En Ouganda, les équilibres politiques semblent progressivement se déplacer autour d’une figure centrale : le général Muhoozi Kainerugaba, chef de l’armée et fils du président Yoweri Museveni. Les récents développements au sein du Parlement et du parti au pouvoir alimentent l’idée d’une recomposition silencieuse du pouvoir, sur fond de préparation implicite de la succession présidentielle.
Une influence militaire qui déborde sur le politique
La récente élection du président du Parlement illustre ce basculement. Le choix de Jacob Oboth-Oboth, ancien ministre de la Défense, a été précédé par une série de manœuvres internes attribuées au cercle d’influence de Muhoozi au sein de la majorité.
Initialement, la formation au pouvoir avait reconduit son soutien à la présidente sortante, Anita Annet Among, malgré des controverses liées à son enrichissement personnel et à des critiques politiques croissantes. Mais à quelques jours du scrutin parlementaire, un revirement s’est produit : des relais proches du chef de l’armée ont retiré leur appui à Among pour soutenir Oboth-Oboth, qui a finalement été élu.
Dans la foulée, des opérations de police et des perquisitions ont visé les résidences de la présidente sortante, officiellement dans le cadre d’enquêtes anticorruption. Plusieurs observateurs y voient cependant une intervention indirecte du camp Muhoozi dans les luttes internes du pouvoir.
La lutte anticorruption comme levier politique
Si Muhoozi Kainerugaba n’occupe aucun rôle institutionnel dans la justice ou les enquêtes civiles, il affirme néanmoins mener une campagne contre la corruption au sein de l’État. Cette posture lui permet de s’imposer comme acteur politique à part entière, au-delà de son statut militaire.
Cette double position — militaire et politique informelle — renforce les interrogations sur la nature réelle de son influence dans les décisions récentes, notamment dans les arbitrages internes du parti au pouvoir.
Une succession devenue inévitable
Au centre de ces recompositions, la question de la succession de Yoweri Museveni, au pouvoir depuis quatre décennies, s’impose désormais comme un enjeu structurel. À 81 ans, le président ougandais n’a jamais formalisé de plan clair de transition, laissant un vide politique progressivement occupé par des dynamiques internes.

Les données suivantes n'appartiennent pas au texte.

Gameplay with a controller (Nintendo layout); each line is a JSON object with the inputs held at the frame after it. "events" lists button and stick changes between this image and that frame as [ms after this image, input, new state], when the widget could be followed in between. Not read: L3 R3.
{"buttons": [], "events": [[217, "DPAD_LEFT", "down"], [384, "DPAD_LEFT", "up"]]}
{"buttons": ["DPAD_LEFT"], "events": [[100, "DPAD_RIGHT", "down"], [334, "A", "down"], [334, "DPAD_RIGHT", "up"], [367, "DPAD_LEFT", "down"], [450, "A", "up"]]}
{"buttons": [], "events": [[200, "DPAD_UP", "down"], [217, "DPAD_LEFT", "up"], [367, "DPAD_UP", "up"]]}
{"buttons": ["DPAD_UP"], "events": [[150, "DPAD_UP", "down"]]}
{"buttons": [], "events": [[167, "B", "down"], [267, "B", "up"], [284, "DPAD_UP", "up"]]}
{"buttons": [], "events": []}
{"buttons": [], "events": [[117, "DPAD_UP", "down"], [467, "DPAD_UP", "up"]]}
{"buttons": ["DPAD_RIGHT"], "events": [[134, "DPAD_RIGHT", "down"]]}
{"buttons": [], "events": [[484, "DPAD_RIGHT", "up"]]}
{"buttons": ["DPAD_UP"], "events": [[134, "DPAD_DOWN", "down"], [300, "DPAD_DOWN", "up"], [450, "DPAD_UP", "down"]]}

Dans l’opposition, certains responsables estiment que le pays assiste à une forme de captation progressive du pouvoir par le cercle familial présidentiel. Cette lecture est toutefois formulée avec prudence, tant les équilibres institutionnels restent verrouillés autour du chef de l’État.
Des signaux d’un basculement progressif
Au sein même du camp présidentiel, certains acteurs interprètent les récents événements comme les prémices d’un nouvel ordre politique. Les soutiens de Muhoozi présentent ces évolutions comme une tentative de rationalisation du système et de lutte contre les dérives de gestion publique.
D’autres, en revanche, y voient une transformation plus profonde : celle d’une transition non déclarée, où les centres de décision se déplaceraient progressivement vers un noyau restreint gravitant autour de l’armée et de la famille présidentielle.
Dans ce contexte, l’Ouganda entre dans une phase d’incertitude politique maîtrisée, où les lignes entre pouvoir institutionnel, influence militaire et stratégie de succession deviennent de plus en plus poreuses.